(READING PASSAGE Opens)

The applicant has filed two
condonation applications. The first relates to the preliminary point
raised by the respondent and
that is dated 23 November 2010. The
second application which relates to the late filing of the Exhibit A
which was part of the
documents relied upon during the arbitration
hearing, was filed about four years since the filing of the review
application and
that was on 19 October 2011.
In the first application for
condonation, the applicant seems to assume that the issue raised by
the respondent relates to the
period between the filing of the
answering affidavit and the replying affidavit. The reason for that
delay according to the applicant's
attorneys was due to an oversight
which was due to an administrative error caused by the misfiling of
the of the answering affidavit.
The applicant further says:

Despite
the Respondent’s vehement protest at late delivery of the
outstanding part of the record, it follows from what I have
said that
at all material times the Third Respondent was possessed of the
missing part of this record, also at the time it prepared
its Heads
of Argument for the purposes of this review. The Third Respondent’s
present counsel and instructing attorney represented
the Third
Respondent during the arbitration proceedings and were therefore very
familiar with what had occurred
.’
The applicant further contends that
the respondent was also duty bound to place before the Court the
missing part of the record
and not seize upon the missing part of
the record as a ground for seeking to have the review application
dismissed for that reason.

(READING PASSAGE Closes)

» **TASK INSTRUCTIONS**
**a)** Write out the passage on the condonation applications word for word, from "In the first" to "the answering affidavit.".
**b)** Answer these questions using the passage on the condonation applications:
(i) How many condonation applications has the applicant filed?
(ii) According to the applicant's attorneys, what caused the delay in the first application?
(iii) Who represented the Third Respondent during the arbitration proceedings?
The data that follows is separate material and has no connection to the passage on the condonation applications.

(DATA SECTION Opens)

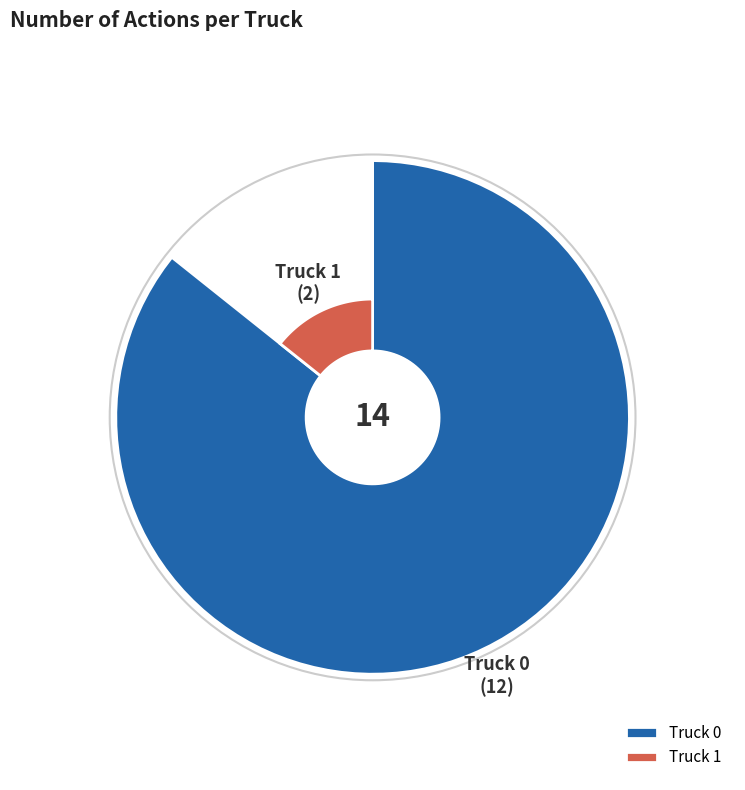

What is the change in value from Truck 0 to Truck 1?

-10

(DATA SECTION Closes)

» **ANSWER SET**
**a)**
In the first application for
condonation, the applicant seems to assume that the issue raised by
the respondent relates to the
period between the filing of the
answering affidavit and the replying affidavit. The reason for that
delay according to the applicant's
attorneys was due to an oversight
which was due to an administrative error caused by the misfiling of
the of the answering affidavit.

**b)**
(i) Two.
(ii) An oversight resulting from an administrative error caused by the misfiling of the answering affidavit.
(iii) The Third Respondent's present counsel and instructing attorney.